Cricket tried not to shudder. Above him, Firefly slowed to a hover.
“I’m kind of afraid to see a giant up close,” she said. “If you want to know the truth.”
“Me too,” said Cricket.
Giants are to be feared.
Giants are to be avoided at all costs.
Giants are the enemies of the firefly and cricket nations.
Maybe this wasn’t such a good idea after all. But then, before Cricket could turn around, the enormous front door of the enormous house burst open, and Peter the miniature giant came walking straight toward them.
CHAPTER EIGHT
COULD HE ACTUALLY SEE THEM?
Firefly and Cricket stayed where they were, hidden behind the long, flat rock.

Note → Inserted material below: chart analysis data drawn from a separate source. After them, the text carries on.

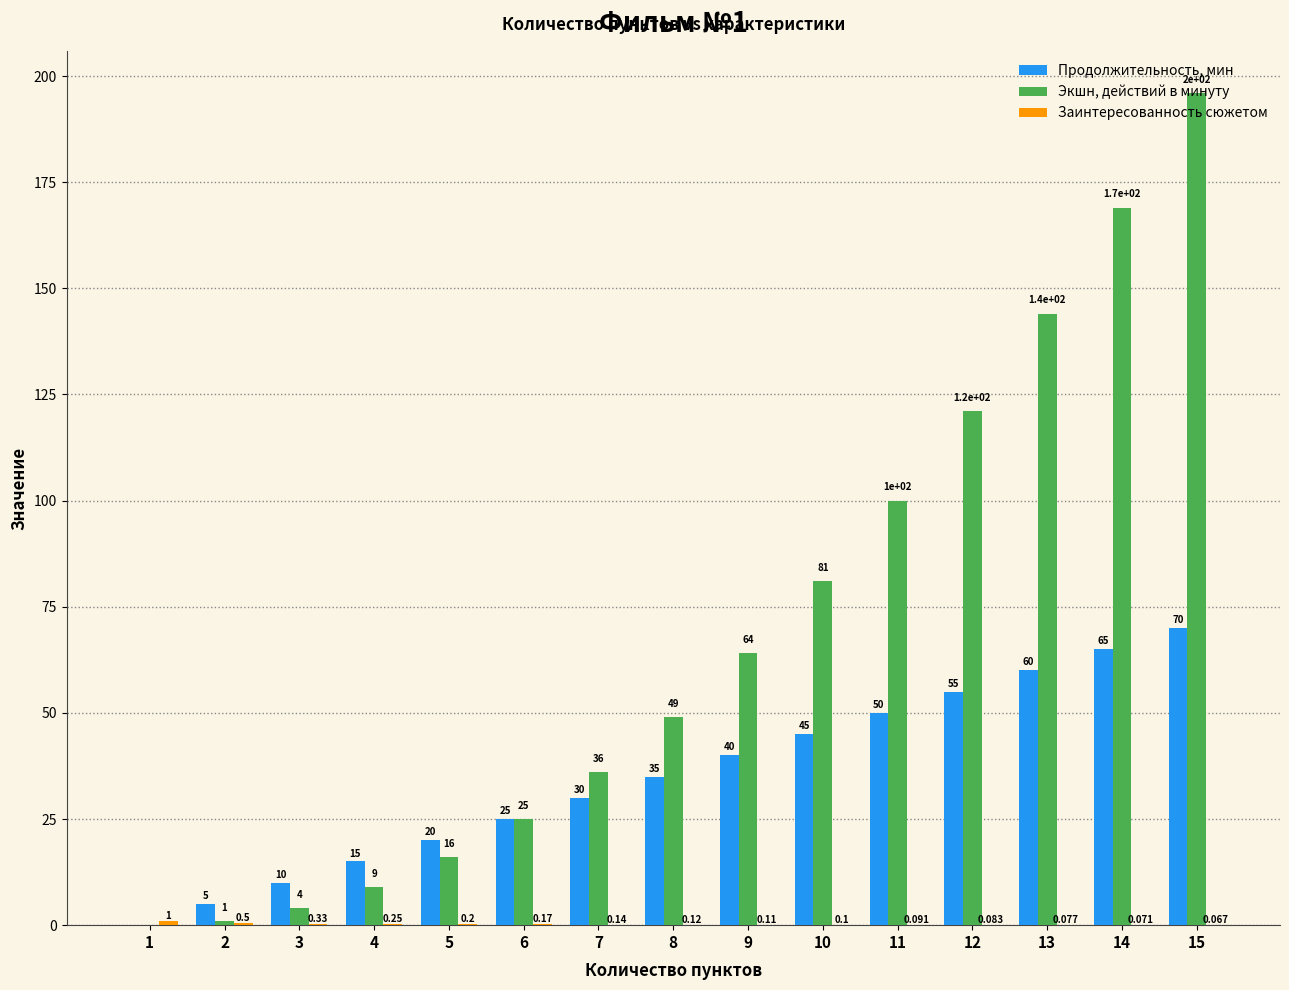

What is the sum of the Продолжительность, мин values at 5 and 10?

65.0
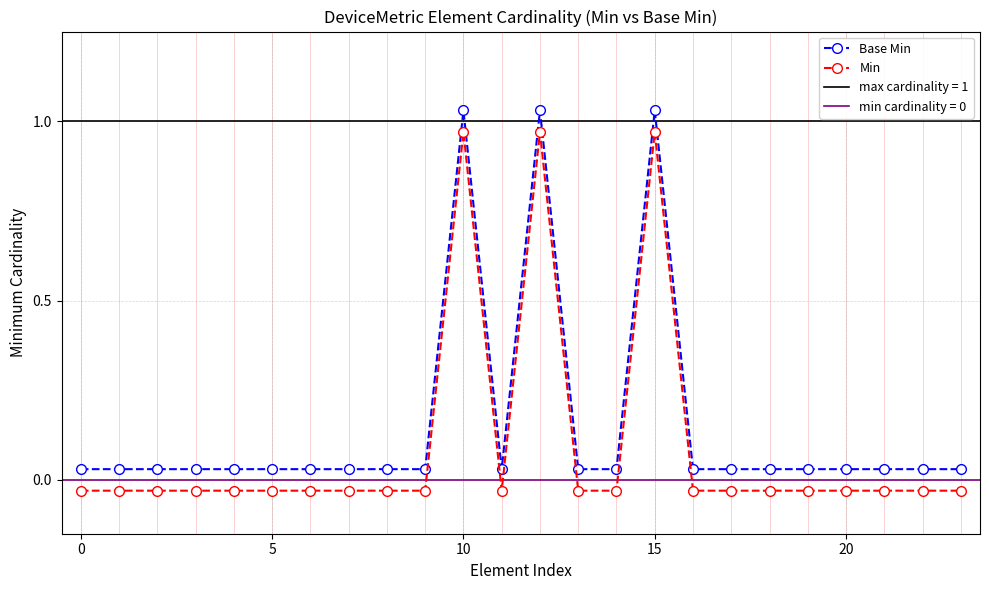

The value of Base Min at 14 is 0.0. True or false?

False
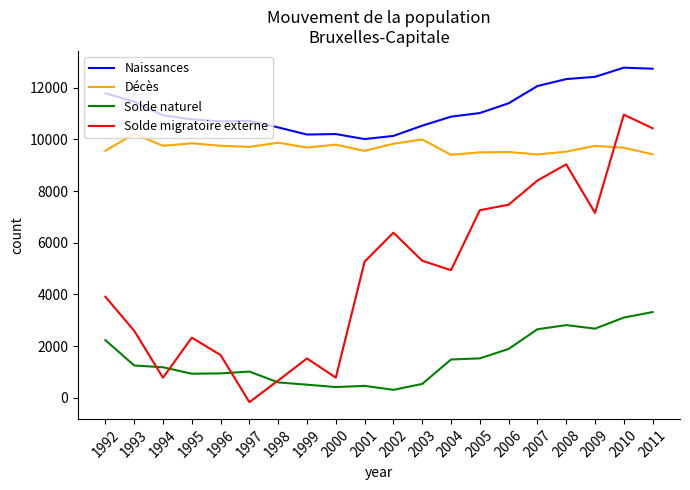

Which category has the lowest value across all series?

1997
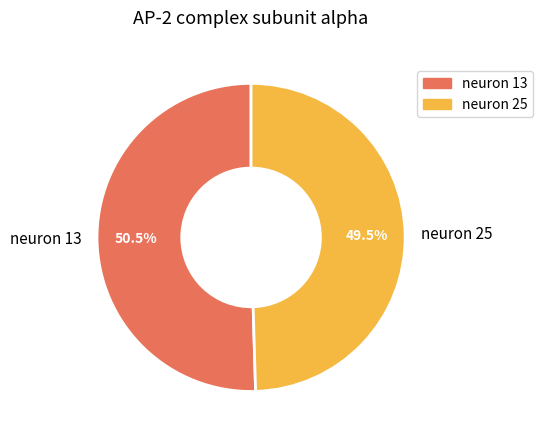

Which slice is the largest?

neuron 13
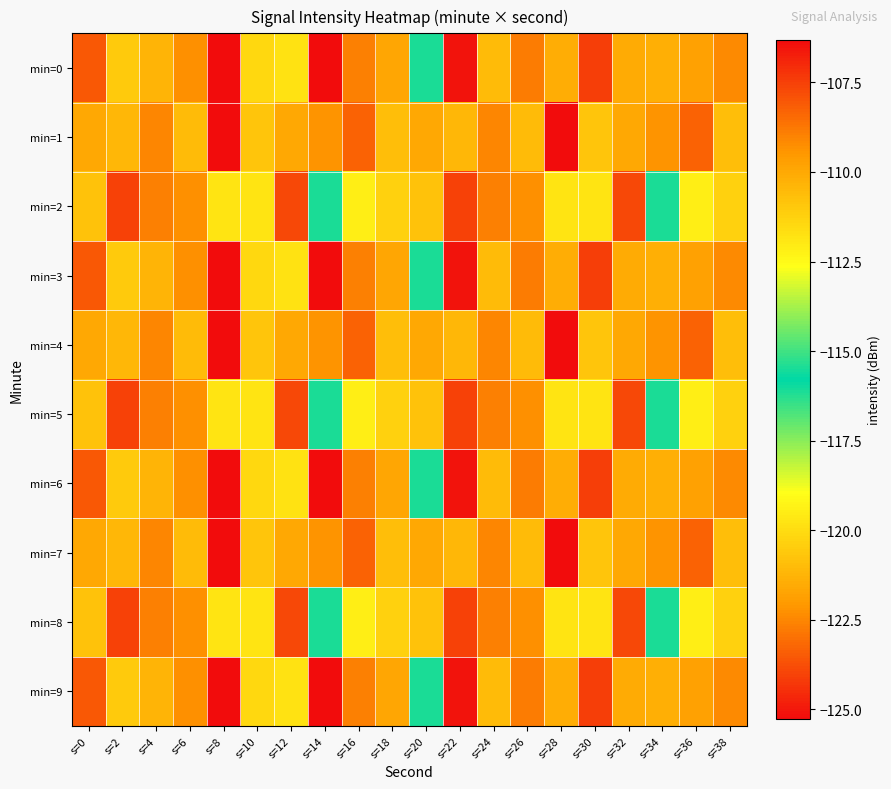

Reading left to right, transcribe all the data shown in this chart.

min=0: s=0=-108.1	s=2=-120.6	s=4=-110.4	s=6=-109.3	s=8=-106.3	s=10=-111.5	s=12=-111.8	s=14=-125.3	s=16=-122.7	s=18=-121.7	s=20=-116.1	s=22=-106.5	s=24=-110.6	s=26=-108.9	s=28=-110.1	s=30=-124.2	s=32=-121.5	s=34=-110.2	s=36=-109.8	s=38=-109.1
min=1: s=0=-121.6	s=2=-121.1	s=4=-122.5	s=6=-110.6	s=8=-106.4	s=10=-110.9	s=12=-110.0	s=14=-109.4	s=16=-123.3	s=18=-120.9	s=20=-121.6	s=22=-121.1	s=24=-122.5	s=26=-110.6	s=28=-106.4	s=30=-110.9	s=32=-110.0	s=34=-109.4	s=36=-123.3	s=38=-120.9
min=2: s=0=-110.8	s=2=-107.5	s=4=-122.6	s=6=-122.3	s=8=-119.8	s=10=-111.8	s=12=-107.7	s=14=-116.1	s=16=-112.1	s=18=-120.4	s=20=-110.8	s=22=-107.5	s=24=-122.6	s=26=-122.3	s=28=-119.8	s=30=-111.8	s=32=-107.7	s=34=-116.1	s=36=-112.1	s=38=-120.4
min=3: s=0=-108.1	s=2=-120.6	s=4=-110.4	s=6=-109.3	s=8=-106.3	s=10=-111.5	s=12=-111.8	s=14=-125.3	s=16=-122.7	s=18=-121.7	s=20=-116.1	s=22=-106.5	s=24=-110.6	s=26=-108.9	s=28=-110.1	s=30=-124.2	s=32=-121.5	s=34=-110.2	s=36=-109.8	s=38=-109.1
min=4: s=0=-121.6	s=2=-121.1	s=4=-122.5	s=6=-110.6	s=8=-106.4	s=10=-110.9	s=12=-110.0	s=14=-109.4	s=16=-123.3	s=18=-120.9	s=20=-121.6	s=22=-121.1	s=24=-122.5	s=26=-110.6	s=28=-106.4	s=30=-110.9	s=32=-110.0	s=34=-109.4	s=36=-123.3	s=38=-120.9
min=5: s=0=-110.8	s=2=-107.5	s=4=-122.6	s=6=-122.3	s=8=-119.8	s=10=-111.8	s=12=-107.7	s=14=-116.1	s=16=-112.1	s=18=-120.4	s=20=-110.8	s=22=-107.5	s=24=-122.6	s=26=-122.3	s=28=-119.8	s=30=-111.8	s=32=-107.7	s=34=-116.1	s=36=-112.1	s=38=-120.4
min=6: s=0=-108.1	s=2=-120.6	s=4=-110.4	s=6=-109.3	s=8=-106.3	s=10=-111.5	s=12=-111.8	s=14=-125.3	s=16=-122.7	s=18=-121.7	s=20=-116.1	s=22=-106.5	s=24=-110.6	s=26=-108.9	s=28=-110.1	s=30=-124.2	s=32=-121.5	s=34=-110.2	s=36=-109.8	s=38=-109.1
min=7: s=0=-121.6	s=2=-121.1	s=4=-122.5	s=6=-110.6	s=8=-106.4	s=10=-110.9	s=12=-110.0	s=14=-109.4	s=16=-123.3	s=18=-120.9	s=20=-121.6	s=22=-121.1	s=24=-122.5	s=26=-110.6	s=28=-106.4	s=30=-110.9	s=32=-110.0	s=34=-109.4	s=36=-123.3	s=38=-120.9
min=8: s=0=-110.8	s=2=-107.5	s=4=-122.6	s=6=-122.3	s=8=-119.8	s=10=-111.8	s=12=-107.7	s=14=-116.1	s=16=-112.1	s=18=-120.4	s=20=-110.8	s=22=-107.5	s=24=-122.6	s=26=-122.3	s=28=-119.8	s=30=-111.8	s=32=-107.7	s=34=-116.1	s=36=-112.1	s=38=-120.4
min=9: s=0=-108.1	s=2=-120.6	s=4=-110.4	s=6=-109.3	s=8=-106.3	s=10=-111.5	s=12=-111.8	s=14=-125.3	s=16=-122.7	s=18=-121.7	s=20=-116.1	s=22=-106.5	s=24=-110.6	s=26=-108.9	s=28=-110.1	s=30=-124.2	s=32=-121.5	s=34=-110.2	s=36=-109.8	s=38=-109.1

Cricket’s wings half covered his head, and Firefly huddled just behind him.
Neither had ever been so close to a giant. They took turns peeking at him and then reported back in whispers, transfixed and terrified. The elders of both their nations always said that giants couldn’t hear or see ground and air bugs, but neither wanted to take a chance.